● **Given problem 1**: Read the passage on relationship milestones and decide whether each statement agrees with it: (a) the milestones it covers leave out getting married; (b) it treats a partner's snoring as a reason to end the relationship; (c) it identifies Allison Pescosolido as a co-founder of a counseling service. Answer each with yes or no, and quote the words from the passage that decide it.
● **Given problem 2**: Go on with the passage on relationship milestones, starting right after its final sentence.

● **Source passage**:
___

When you think about the defining moments in a relationship, it’s easy to focus on the first date, “I love yous,” or the ultimate move—getting engaged (and then married). While each of these is a very special moment, there are other milestones along the way that you should get psyched about, too. Once you know which key events in your coupledom to look out for, you’ll be able to enjoy getting to them as well. When you do, make sure to take the time to savor them—relationships aren’t always easy, and getting one step closer to your S.O. means you’ve put some serious work in. We’ve rounded up the top five significant relationship milestones (other than getting hitched) so you can celebrate these victories along the way.
Read on for five important relationship milestones.
When You Accept Each Other's Flaws
When you get over the honeymoon stage, you’ll likely start being exposed to some of your partner’s habits that you haven’t seen before, like snoring or not doing the dishes. Yes, these will likely get to you at times, but your willingness to move past them signifies that you can see a future with this person.
When You Take a Trip—Just the Two of You
You’ll learn a lot about your partner by going away together, especially if you haven’t logged full days and nights together before. You’ll also see how adventurous (or unadventurous) your partner is based on the type of activities they want to do. “Your first trip will not only reveal your compatibility as a dating couple but ultimately how you will relate as a married couple,” says Allison Pescosolido, the co-founder of counseling service Divorce Detox. “Traveling can be seen as a mini test to see how your relationship works when you are together 24-7 and dealing with unpredictable circumstances.”

___

● **Dataset extract**:
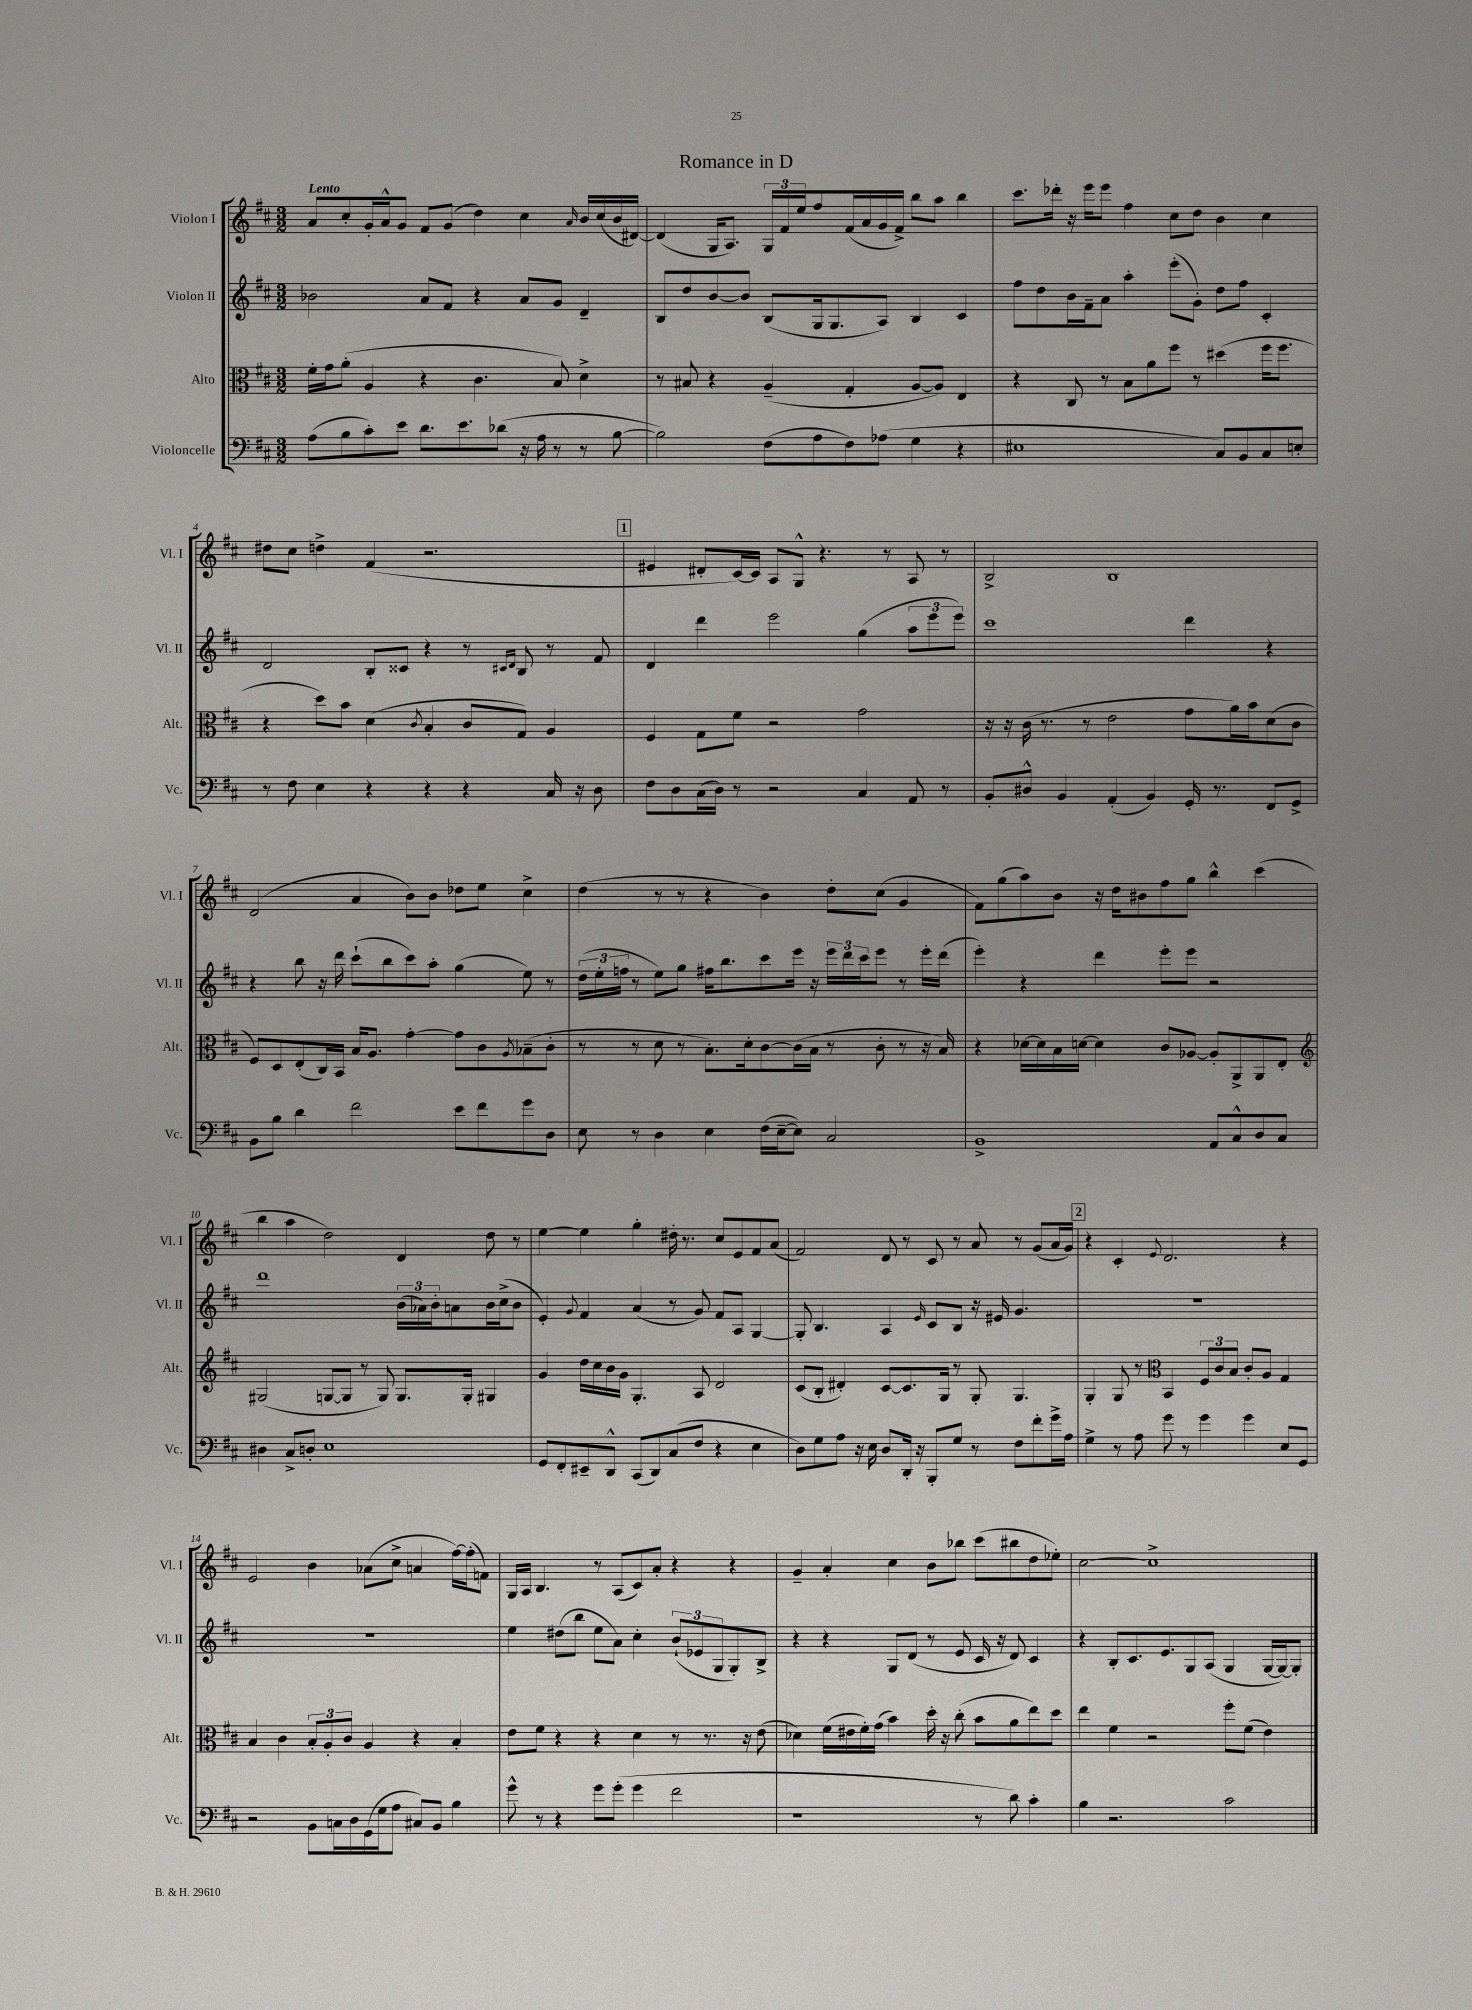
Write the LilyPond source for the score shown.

\header { title = "Romance in D" }
<<
\new StaffGroup <<
\new Staff = "s0" \with { instrumentName = "Violon I" shortInstrumentName = "Vl. I" } {
    \clef treble \key d \major \numericTimeSignature \time 3/2 \tempo "Lento"
    a'8 cis''8-. g'16-. a'16-^ g'8 fis'8 g'8( d''4) cis''4 \grace { a'16 } b'16 cis''16( b'16 dis'16~) |
    dis'4( g16 a8.) \tuplet 3/2 { g16 fis'16 e''16 } fis''8 fis'16( a'16 g'16 fis'16->) b''8 a''8 b''4 |
    cis'''8. des'''16-. r16 e'''16 e'''8 fis''4 cis''8 d''8 b'4 cis''4 |
    dis''8 cis''8 d''4-> fis'4( r2. |
    \mark \markup { \box "1" } eis'4 dis'8-. cis'16~) cis'16 a8 g8-^ r4. r8 a8 r8 |
    b2-> b1 |
    d'2( a'4 b'8) b'8 des''8 e''8 cis''4-> |
    d''4( r8 r8 r4 b'4) d''8-. cis''8( g'4 |
    fis'8) g''8( a''8) b'8 r16 d''16 bis'8 fis''8 g''8 b''4-^ cis'''4( |
    b''4 a''4 d''2) d'4 d''8 r8 |
    e''4~ e''4 g''4-. dis''16-. r8. cis''8 e'8 fis'8 a'8( |
    fis'2) d'8 r8 cis'8 r8 a'8 r8 g'8( a'16 g'16) |
    \mark \markup { \box "2" } r4 cis'4-. \appoggiatura { e'8 } d'2. r4 |
    e'2 b'4 aes'8( cis''8-> a'4 fis''16~) fis''16-.( f'8) |
    g16 a16 b4. r8 a8( cis'8) a'8-. r4 r4 |
    g'4-- a'4-. cis''4 b'8 bes''8 cis'''8( bis''8 d''8 ees''8-.) |
    cis''2~ cis''1-> \bar "|." |
}
\new Staff = "s1" \with { instrumentName = "Violon II" shortInstrumentName = "Vl. II" } {
    \clef treble \key d \major \numericTimeSignature \time 3/2
    bes'2 a'8 fis'8 r4 a'8 g'8 d'4-- |
    b8 d''8 b'8~ b'8 b8( g16 g8. a8) b4 cis'4 |
    fis''8 d''8 b'16 fis'16-- a'8 a''4-. e'''8-.( g'8-.) d''8 fis''8 cis'4-. |
    d'2 b8-. cisis'8 r4 r8 \grace { cis'16 d'16 } b8 r8 fis'8 |
    \mark \markup { \box "1" } d'4 d'''4 e'''2 g''4( \tuplet 3/2 { a''8 e'''8 e'''8) } |
    cis'''1 d'''4 r4 |
    r4 b''8 r16 d'''16 cis'''8-!( b''8 cis'''8) a''8-. g''4( e''8) r8 |
    \tuplet 3/2 { d''16( e''16-. f''16 } r8 e''8) g''8 fis''16 b''8. cis'''8 e'''16 r16 \tuplet 3/2 { e'''16 d'''16 cis'''16 } e'''8 r8 e'''16-. d'''16( |
    e'''4-.) r4 d'''4 e'''8-. e'''8 r2 |
    d'''1 \tuplet 3/2 { b'16( aes'16) b'16-. } a'8 b'16 cis''16->( b'8 |
    e'4-.) \appoggiatura { g'8 } fis'4 a'4( r8 g'8) fis'8 a8 g4~ |
    g8-. b4. a4 \grace { e'16 } cis'8 b8 r16 eis'16 g'4. |
    \mark \markup { \box "2" } R1. |
    R1. |
    e''4 dis''8( b''8 e''8 a'8) cis''4-. \tuplet 3/2 { b'8-!( ees'8 g8 } g8-.) b8-> |
    r4 r4 g8 d'8( r8 e'8 cis'16 r16 d'8) cis'4 |
    r4 b8-. cis'8. e'8. g8 a8( g4 g16~ g16~) g8-. \bar "|." |
}
\new Staff = "s2" \with { instrumentName = "Alto" shortInstrumentName = "Alt." } {
    \clef alto \key d \major \numericTimeSignature \time 3/2
    fis'16-. g'16 a'8-.( a4 r4 cis'4. b8) d'4-> |
    r8 bis8 r4 a4--( g4-. a8~ a8) e4 |
    r4 cis8 r8 b8 a'8 fis''8 r8 dis''4( fis''16 fis''8. |
    r4 d''8) b'8 d'4( \acciaccatura { cis'8 } b4-. cis'8 g8) a4 |
    \mark \markup { \box "1" } fis4 g8 fis'8 r2 g'2 |
    r16 r16 cis'16( r8. r8 e'2 g'8 a'16) b'16 d'8( cis'8 |
    fis8) d8 e8-.( cis16) b,16 b16 a8. g'4~-. g'8 cis'8 \acciaccatura { a8 } bes8--( cis'8-. |
    r8 r8 d'8 r8 b8.-.) d'16-. cis'8~ cis'16( b16 r8 cis'8-. r8 r16 b16) |
    r4 des'16~ des'16 b16 d'16~ d'4 cis'8 aes8~ aes8-. a,8-> a,8 e8-. |
    \clef treble gis2( g8~ g8 r8 g8) g8. g16-. gis4 |
    g'4 d''16 cis''16 b'16 g'16 g4.-. a8 d'2 |
    cis'8( b8-. dis'4-.) cis'8~ cis'8. g16 r8 g8-. g4. |
    \mark \markup { \box "2" } g4-. g8 r8 \clef alto b,4 \tuplet 3/2 { fis8 cis'8 b8 } cis'8-. a8 g4 |
    b4 cis'4 \tuplet 3/2 { b8-. a8-. cis'8 } a4 r4 b4-. |
    e'8 fis'8 r4 r4 d'4 r8 r8. r16 e'8( |
    des'4) fis'16( eis'16 fis'16-.) g'16( b'4) d''16-. r16 cis''8-.( b'8 a'8 e''8) d''8 |
    e''4 fis'4 r2 fis''8-. fis'8( e'4) \bar "|." |
}
\new Staff = "s3" \with { instrumentName = "Violoncelle" shortInstrumentName = "Vc." } {
    \clef bass \key d \major \numericTimeSignature \time 3/2
    a8( b8 cis'8-.) e'8 d'8. e'8. des'8( r16 a16 r8 r8 b8~ |
    b2) fis8( a8 fis8) aes8( g4 r4 |
    eis1 cis8) b,8 cis8 e8-. |
    r8 fis8 e4 r4 r4 r4 cis16 r16 d8 |
    \mark \markup { \box "1" } fis8 d8 cis16( d16) r8 r2 cis4 a,8 r8 |
    b,8-. dis8-^ b,4 a,4-.( b,4) g,16-. r8. fis,8 g,8-> |
    b,8 b8 d'4 fis'2 e'8 fis'8 g'8 d8 |
    e8 r8 d4 e4 fis16( e16~-- e8) cis2 |
    b,1-> a,8 cis8-^ d8 cis8 |
    dis4 cis8-> d8-. e1 |
    g,8 fis,8-. eis,8-- d,8-^ cis,8( d,8) cis8( fis8 r4 e4 |
    d8) g8 a8 r16 e16 d8 d,16-. r16 b,,8-. g8 r8 fis8 fis'8-. g'16-> a16 |
    \mark \markup { \box "2" } g4-> r8 a8 g'8 r8 g'4 g'4 e8 g,8 |
    r2 b,8 c16 d16 g,16( g16 a8 cis8) b,8 b4 |
    g'8-^ r8 r4 g'8 g'8-.( g'4 fis'2 |
    r1 r8 d'8) cis'4-. |
    b4 r2. cis'2 \bar "|." |
}
>>
>>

___

● **Exercise answer 1**:
(a) Yes: "We’ve rounded up the top five significant relationship milestones (other than getting hitched)"
(b) No: "your willingness to move past them signifies that you can see a future with this person"
(c) Yes: "the co-founder of counseling service Divorce Detox"

● **Exercise answer 2**:
To avoid a potential disaster, start with a short weekend trip away. That way, if things don't go well, you only have to tough it out for a couple of days.
When You Spend a Holiday Together
This only really counts if you spend it with one of your families. Holiday gatherings tend to bring out the worst in people, and if you can make it through this, then you likely can get through just about anything. Plus, if one of you is willing to forgo seeing your own family, chances are it’s getting pretty serious.
When You Overcome a Loss
Whether it’s getting over losing out on your dream job or dealing with the death of a close family member, coping with a loss means you’re in it together. During difficult times, individuals see each other at their worst and are able to accept it—and love their partner for it.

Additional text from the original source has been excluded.